Aylett Roan, 40 from Dalbeattie, works on Barnbarroch Farm and is a mum of two boys…
Day in the Life of: A Dairy Farmer
I got into farming at 11 years old. A family moved into the local area to take over a farm and I decided I wanted to help them. From that moment on, I knew farming was what I wanted to do. I left school early and studied at agricultural college. Then I met my husband who was a dairy farmer.
I hate mornings and always have to drag myself out of bed at 6am. My husband usually gives me a wake-up call and then I have a cup of tea with a bourbon biscuit. Once I’m a bit more awake, I head out onto the farm to start my daily routine.
I check on all of our cows, what has happened overnight and if they need to be milked. We have around 120 milking dairy cows (who use robotic milkers), 600 breading ewes and also some beef cows as well. It is a busy farm and we never have a dull day!
When that’s done, I’ll head back up to the house to get the kids out of bed. Once they’re fed and dressed, I’ll see them off on the school bus and then check to see what else needs done on the farm. I go via the office this time to make sure everything is set up for the day and check if I can help the office girls with anything. My daily working routine will then include stock work with sheep and dealing with cows or calves.
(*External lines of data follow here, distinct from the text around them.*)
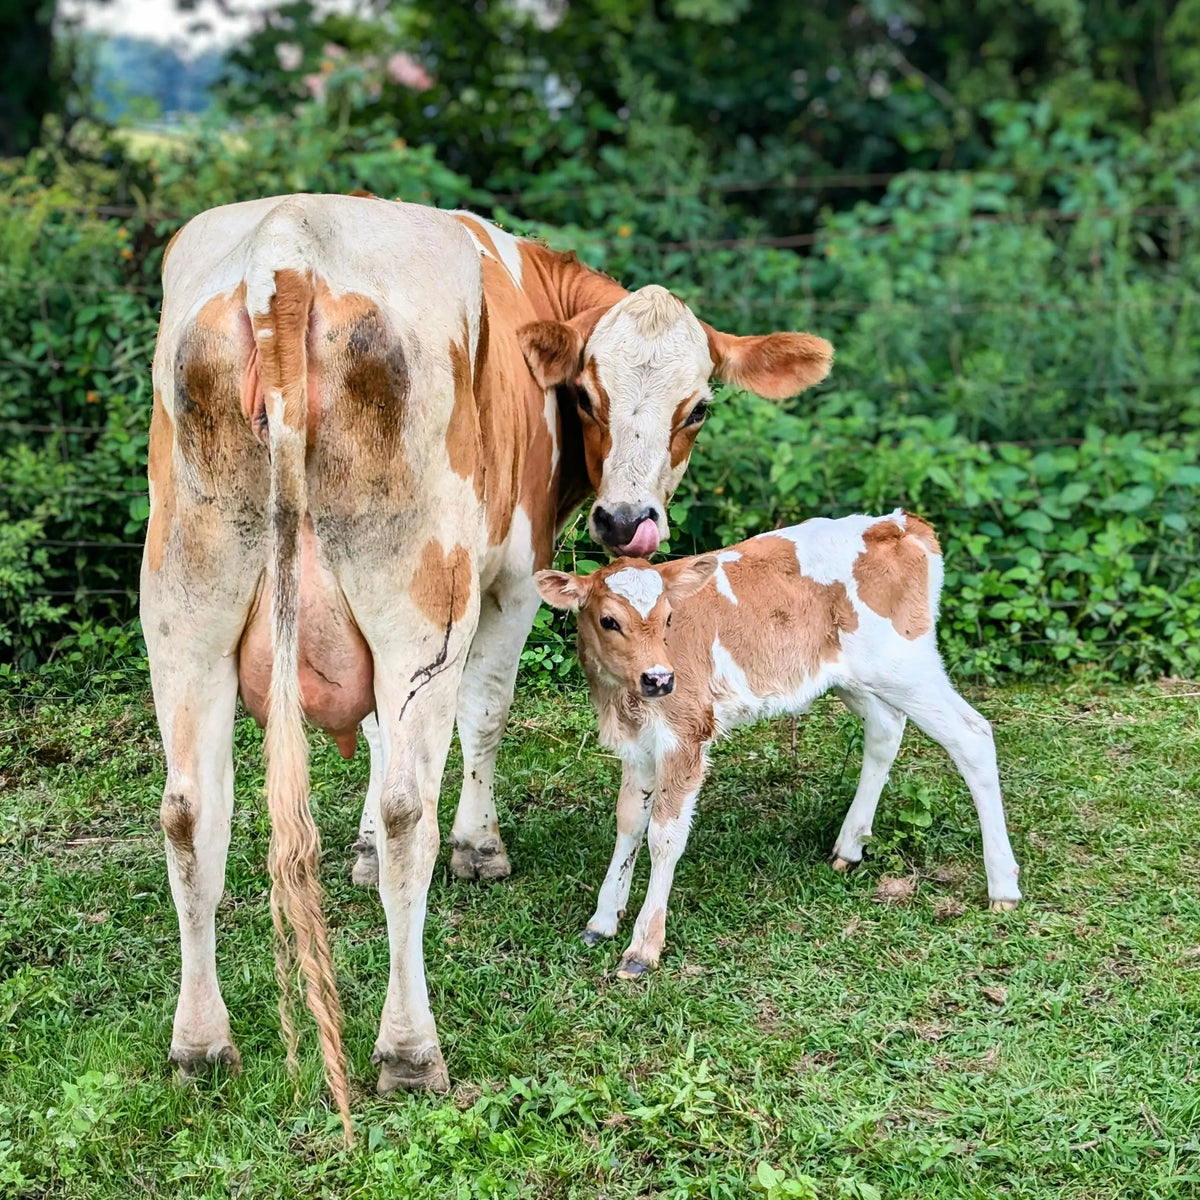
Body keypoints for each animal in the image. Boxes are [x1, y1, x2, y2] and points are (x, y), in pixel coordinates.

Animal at [142, 192, 834, 1138]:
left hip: (185, 613)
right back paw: (409, 1049)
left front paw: (359, 851)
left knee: (189, 817)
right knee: (410, 816)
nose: (627, 522)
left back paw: (200, 1046)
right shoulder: (511, 575)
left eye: (697, 408)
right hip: (420, 604)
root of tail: (283, 248)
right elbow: (487, 713)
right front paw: (480, 847)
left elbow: (373, 736)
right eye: (586, 393)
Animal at [535, 512, 1022, 980]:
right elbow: (629, 823)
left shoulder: (687, 732)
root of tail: (901, 524)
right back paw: (849, 848)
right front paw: (602, 919)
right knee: (886, 729)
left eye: (669, 618)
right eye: (608, 620)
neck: (625, 701)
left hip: (905, 664)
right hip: (856, 676)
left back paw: (1003, 885)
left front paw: (643, 946)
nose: (659, 678)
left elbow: (663, 835)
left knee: (973, 735)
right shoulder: (638, 745)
On top of being a full-time dairy farmer, I also run Roan’s Dairy. This is where we sell and deliver our milk to the doorsteps of customers in Dumfries and Galloway.
I then pick my youngest son up from school at 3.10pm. I like to be home by 3.45pm so I’m there for my eldest coming home from high school too.
We have a wee afternoon routine. We all have a cup of tea together and talk about our days. I then head back out to the farm until 6pm and come back to make their dinner. We always have dinner as a family; my husband, the two boys and me. I spend the rest of the evening with them until they go to bed.
Once they’re sleeping, I do my last checks of the farm. I make sure the cows are alright before heading to bed. It can be a long day because you never really switch off from the job. As a family we obviously live on the farm and work is on your mind 24/7. The only thing my husband and I ever argue about is work and we rarely get holidays.
Our life is also ruled by the weather. Every morning I turn on the TV to find out what the weather is set to be for the rest of the day. It is a factor for all the animals too – it is a major part of our business.
When I am working on the farm I wear anything that has a bit of give and stretch in it. I don’t want to bend over and my bum to be showing! I live in wellies, waterproof trousers and basically I am permanently covered in cow poo. You never stay clean in this job so I wear old clothes and stretchy jeans. Plus big knickers. You can’t wear tiny knickers in this job!
The thing I love most about my job is working with the cows. I talk to them a lot – most people will probably think I am bonkers. I also love getting a hug from them and seeing them thriving. You can just tell by looking at an animal if it is happy or not and that is just the best feeling. I always say good morning and good night to them too.
The most difficult thing is when they’re ill. They are like all animals and sometimes they are sick for no particular reason. That can be quite difficult to deal with. The money side of it is challenging too. We pour our blood, sweat and tears into it. It’s not a job, it is our life, and it is such an undervalued and under appreciated sector. What we get back doesn’t cover our costs. It is hard but farming is in our blood.
I’ve always been a massive advocate of women in farming. While I’ve been very fortunate and not encountered any problems, I know that isn’t the case for every woman. I am very involved in the Women in Agriculture Scotland group and believe everyone needs to support each other in this industry.